DOCUMENT SECTION –
※

Parsimony Pressure

One common problem with variable length representations is “bloat” whereby genome lengths will gradually increase over time. This may be due to over-fitting or the accumulation of “junk DNA” over time.

LEAP currently provides two approaches to mitigating bloat. First is a very simple “genome tax,” or penalty by genome length, popularized by Koza [Koz92]. The second is lexicographical parsimony, or “tie breaking parsimony,” where the individual with the shortest genome is returned if their respective fitnesses happen to be equivalent Luke and Panait [LP02].

API

Parsimony pressure functions.

These are intended to be used as key parameters for selection operators.

Provided are Koza-style parsimony pressure and lexicographic parsimony key functions.

leap_ec.parsimony.koza_parsimony(ind='__no__default__', *, penalty='__no__default__')

Penalize fitness by genome length times a constant, in the style of Koza [Koz92].

>>> import toolz
>>> from leap_ec.individual import Individual
>>> from leap_ec.decoder import IdentityDecoder
>>> from leap_ec.binary_rep.problems import MaxOnes
>>> import leap_ec.ops as ops
>>> import numpy as np
>>> problem = MaxOnes()
>>> pop = [Individual(np.array([0, 0, 0, 1, 1, 1]), problem=problem),
...        Individual(np.array([0, 0]), problem=problem),
...        Individual(np.array([1, 1]), problem=problem),
...        Individual(np.array([1, 1, 1]), problem=problem)]
>>> pop = Individual.evaluate_population(pop)

※

[Collected data]
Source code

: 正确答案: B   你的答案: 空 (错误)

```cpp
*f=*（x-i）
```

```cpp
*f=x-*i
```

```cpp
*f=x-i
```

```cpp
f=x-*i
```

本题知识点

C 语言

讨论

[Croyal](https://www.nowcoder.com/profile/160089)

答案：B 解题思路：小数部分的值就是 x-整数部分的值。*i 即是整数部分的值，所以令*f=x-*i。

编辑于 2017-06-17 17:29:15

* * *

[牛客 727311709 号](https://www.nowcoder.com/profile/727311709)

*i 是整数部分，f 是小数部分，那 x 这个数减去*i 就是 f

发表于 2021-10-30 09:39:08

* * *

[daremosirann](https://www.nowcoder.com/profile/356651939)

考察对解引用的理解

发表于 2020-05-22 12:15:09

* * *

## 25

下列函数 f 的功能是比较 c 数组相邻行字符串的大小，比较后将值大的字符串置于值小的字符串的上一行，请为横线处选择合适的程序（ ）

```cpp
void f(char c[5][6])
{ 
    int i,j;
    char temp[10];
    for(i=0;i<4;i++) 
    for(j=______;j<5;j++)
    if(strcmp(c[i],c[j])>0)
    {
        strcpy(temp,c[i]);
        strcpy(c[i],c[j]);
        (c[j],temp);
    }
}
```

※

PARTS OF THE EXERCISE –
(1) In the parsimony pressure text, what is multiplied by a constant to penalize fitness in the Koza-style approach?
(2) Set down the section of the parsimony pressure text starting at "LEAP currently provides" and ending at "and Panait [LP02].", word for word.

LIST OF SOLUTIONS –
(1) Genome length.

(2)
LEAP currently provides two approaches to mitigating bloat. First is a very simple “genome tax,” or penalty by genome length, popularized by Koza [Koz92]. The second is lexicographical parsimony, or “tie breaking parsimony,” where the individual with the shortest genome is returned if their respective fitnesses happen to be equivalent Luke and Panait [LP02].